How many hands of five cards contain cards from exactly three suits?

Question

I have been trying to solve this but I stink at this kind of math. What I have is

(4 choose 3)(13 choose 2)(13 choose 2)(13 choose 1)=316,368.

Is this answer right or wrong? Thank you!

Answer 1

You are almost there, but you also need to account for the choice of which suit gets only 1 card (or which suit gets 3 cards in the case of 3,1,1).

Here's an alternative approach. There are $\binom{52}{5}$ five-card hands in total.

• $\binom{4}{1}\binom{13}{5}$ contain exactly 1 suit.
• $\binom{4}{2}\sum_{k=1}^4 \binom{13}{k}\binom{13}{5-k}$ contain exactly 2 suits.
• $\binom{4}{4}\binom{4}{1}\binom{13}{2}\binom{13}{1}^3$ contain exactly 4 suits.
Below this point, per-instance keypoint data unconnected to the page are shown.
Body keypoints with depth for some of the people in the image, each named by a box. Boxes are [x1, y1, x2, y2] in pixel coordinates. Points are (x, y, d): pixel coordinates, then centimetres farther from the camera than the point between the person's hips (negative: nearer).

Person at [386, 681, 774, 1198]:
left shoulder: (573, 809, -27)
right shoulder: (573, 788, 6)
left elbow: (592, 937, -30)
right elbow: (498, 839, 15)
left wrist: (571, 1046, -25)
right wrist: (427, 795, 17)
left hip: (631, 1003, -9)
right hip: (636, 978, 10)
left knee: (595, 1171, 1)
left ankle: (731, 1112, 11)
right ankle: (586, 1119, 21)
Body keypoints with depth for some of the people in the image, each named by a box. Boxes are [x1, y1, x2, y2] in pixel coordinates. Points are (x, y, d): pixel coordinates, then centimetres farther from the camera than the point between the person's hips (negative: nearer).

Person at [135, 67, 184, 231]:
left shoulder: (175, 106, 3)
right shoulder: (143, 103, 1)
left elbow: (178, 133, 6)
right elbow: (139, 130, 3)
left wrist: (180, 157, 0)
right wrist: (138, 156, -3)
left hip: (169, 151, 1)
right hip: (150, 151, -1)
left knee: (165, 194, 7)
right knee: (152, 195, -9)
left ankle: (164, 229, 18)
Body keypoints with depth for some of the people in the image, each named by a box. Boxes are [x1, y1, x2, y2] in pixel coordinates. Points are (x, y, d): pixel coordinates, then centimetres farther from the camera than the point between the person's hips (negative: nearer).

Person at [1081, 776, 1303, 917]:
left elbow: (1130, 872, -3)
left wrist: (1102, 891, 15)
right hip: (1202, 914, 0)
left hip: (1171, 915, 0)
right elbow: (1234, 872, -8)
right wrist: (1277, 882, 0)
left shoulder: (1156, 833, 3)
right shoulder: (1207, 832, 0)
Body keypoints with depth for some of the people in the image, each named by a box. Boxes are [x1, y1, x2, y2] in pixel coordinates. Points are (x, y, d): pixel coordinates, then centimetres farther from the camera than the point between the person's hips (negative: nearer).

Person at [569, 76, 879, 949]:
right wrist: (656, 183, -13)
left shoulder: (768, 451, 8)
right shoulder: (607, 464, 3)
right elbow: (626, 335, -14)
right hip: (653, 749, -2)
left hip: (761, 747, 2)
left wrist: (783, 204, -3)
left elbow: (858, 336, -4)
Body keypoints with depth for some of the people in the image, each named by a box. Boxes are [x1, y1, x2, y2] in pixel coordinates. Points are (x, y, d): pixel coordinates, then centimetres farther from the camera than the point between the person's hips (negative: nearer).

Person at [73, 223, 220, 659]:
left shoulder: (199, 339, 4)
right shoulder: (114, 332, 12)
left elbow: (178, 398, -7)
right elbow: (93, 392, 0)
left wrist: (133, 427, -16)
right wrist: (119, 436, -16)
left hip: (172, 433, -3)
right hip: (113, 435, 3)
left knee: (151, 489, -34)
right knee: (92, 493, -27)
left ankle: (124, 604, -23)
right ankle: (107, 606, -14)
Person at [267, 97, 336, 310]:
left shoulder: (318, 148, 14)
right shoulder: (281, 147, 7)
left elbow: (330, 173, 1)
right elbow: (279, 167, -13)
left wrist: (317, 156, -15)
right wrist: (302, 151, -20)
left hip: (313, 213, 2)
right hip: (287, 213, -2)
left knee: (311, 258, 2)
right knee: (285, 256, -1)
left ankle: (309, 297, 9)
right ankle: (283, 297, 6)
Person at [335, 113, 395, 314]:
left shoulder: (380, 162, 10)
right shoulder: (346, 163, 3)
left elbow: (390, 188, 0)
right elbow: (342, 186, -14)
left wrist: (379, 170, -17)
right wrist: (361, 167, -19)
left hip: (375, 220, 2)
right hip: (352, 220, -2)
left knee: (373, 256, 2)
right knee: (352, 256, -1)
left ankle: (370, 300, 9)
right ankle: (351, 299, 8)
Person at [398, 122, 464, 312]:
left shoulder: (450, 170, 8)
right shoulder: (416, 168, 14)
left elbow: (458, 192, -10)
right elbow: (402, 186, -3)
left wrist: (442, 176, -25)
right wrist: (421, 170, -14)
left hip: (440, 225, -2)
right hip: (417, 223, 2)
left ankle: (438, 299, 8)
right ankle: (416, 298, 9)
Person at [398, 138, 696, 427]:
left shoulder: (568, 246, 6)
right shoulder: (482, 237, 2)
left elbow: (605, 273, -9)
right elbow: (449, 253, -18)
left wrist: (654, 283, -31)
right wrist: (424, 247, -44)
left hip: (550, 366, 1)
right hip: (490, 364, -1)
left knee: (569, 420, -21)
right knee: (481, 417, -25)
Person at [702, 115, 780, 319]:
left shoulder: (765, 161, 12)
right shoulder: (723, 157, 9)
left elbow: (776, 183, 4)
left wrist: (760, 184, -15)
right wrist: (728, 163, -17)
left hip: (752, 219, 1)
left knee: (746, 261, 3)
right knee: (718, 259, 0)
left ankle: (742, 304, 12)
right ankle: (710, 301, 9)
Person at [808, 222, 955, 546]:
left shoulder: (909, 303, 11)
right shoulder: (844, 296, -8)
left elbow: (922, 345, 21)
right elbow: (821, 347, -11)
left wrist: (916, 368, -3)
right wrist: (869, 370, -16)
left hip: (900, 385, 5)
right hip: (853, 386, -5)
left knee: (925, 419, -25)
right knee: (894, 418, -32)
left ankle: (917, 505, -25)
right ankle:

Now subtract these three counts from $\binom{52}{5}$, yielding $1529112$.

Answer 2

A five-card hand will contain exactly three suits when it contains either of:

• (Two doubles and a single) Two from the thirteen kinds in each of two from the four suits, and one from the thirteen kinds in one from the two remaining suits, or
• (Two singles and a tripple) One from the thirteen kinds in each of two from the four suits, and three from thirteen kinds in one from the two remaining suits.